I thought the author nailed the setting of a fifth grade classroom. In August's school, fifth grade is the first year of middle school. When I was growing up, fifth grade was still considered elementary school, but it was definitely a transitional year when kids suddenly started "going out" with each other, popularity became a Thing, and everything just became super awkward and hard. Suddenly it mattered what clothes you wore, who your friends were, what stuff you were into, etc., in a way that it never had before. Honestly, it was friggin horrible, and there was no turning back after that year.

Fifth grade was an especially terrible year for me, and I didn't even have half the problems August has! I think 10-11 year olds might be some of the cruelest people on earth. They kind of embody the worst qualities of both children and adults: like adults, they have the intelligence to know if something is "cool" or not, to really know how to say the most cutting thing possible to hurt a person; yet, like children, they lack the maturity to filter themselves. Bad, bad combination, especially if you're the ugliest person on the planet, as August seems to be. A natural target.

Anyways, at times when I was reading this, especially the chapters told through August's POV, I would forget he was deformed. He deals with things like growing apart from his childhood best friend, over-hearing the person he thought was his new friend talking smack about him to a more popular kid in the effort to appear cool, etc. These are things every kid has to deal with, and I kind of think that was the point of the book and what made it all so relatable. To the outside world, August is perceived as a freak, as different. But in his own head, he's just a normal kid.

I liked that all the characters were presented in shades of gray (with the exception of Julian, the bully, and Mr. Tushman, the Dumbledore-like, benevolent principal), as opposed to being solely good or bad. Even August behaves like a petulant little brat sometimes, and I think it's important to see him that way...if he'd been presented as 100% angelic the book would have been insufferable. Would have read like an Aesop's fable or something.

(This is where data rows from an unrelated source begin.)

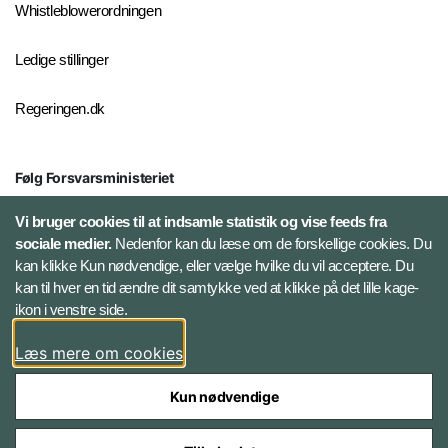
Whistleblowerordningen
Ledige stillinger
Regeringen.dk
Følg Forsvarsministeriet
X
Vi bruger cookies til at indsamle statistik og vise feeds fra
sociale medier.
Nedenfor kan du læse om de forskellige cookies. Du
kan klikke Kun nødvendige, eller vælge hvilke du vil acceptere. Du
LinkedIn
kan til hver en tid ændre dit samtykke ved at klikke på det lille kage-
ikon i venstre side.
Instagram
Læs mere om cookies
Kun nødvendige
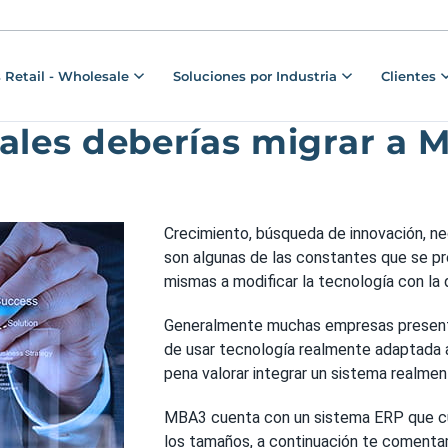
 Retail - Wholesale
Soluciones por Industria
Clientes
uales deberías migrar a 
Crecimiento, búsqueda de innovación, ne
son algunas de las constantes que se pr
mismas a modificar la tecnología con la
Generalmente muchas empresas presentan
de usar tecnología realmente adaptada a
pena valorar integrar un sistema realme
MBA3 cuenta con un sistema ERP que c
los tamaños, a continuación te comenta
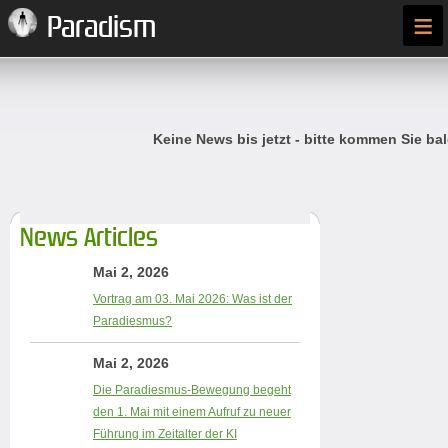
≡
Paradism
Keine News bis jetzt - bitte kommen Sie bal
News Articles
Mai 2, 2026
Vortrag am 03. Mai 2026: Was ist der
Paradiesmus?
Mai 2, 2026
Die Paradiesmus-Bewegung begeht
den 1. Mai mit einem Aufruf zu neuer
Führung im Zeitalter der KI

I am giving this 4.5 stars. Why not 5? I don't know...I really liked it, loved it even, and felt uplifted the whole time I was reading it, but I don't know. When I think of a similarly moving/heart wrenching book, The Last Summer of the Death Warriors comes to mind, and I just felt like that book was on a slightly higher level somehow. I can't quite pin it down. But there was a certain preachiness to this one, especially towards the end when Tushman gave his lengthy speech about kindness, that kind of rubbed me the wrong way. Still, it was excellent, and I highly recommend it!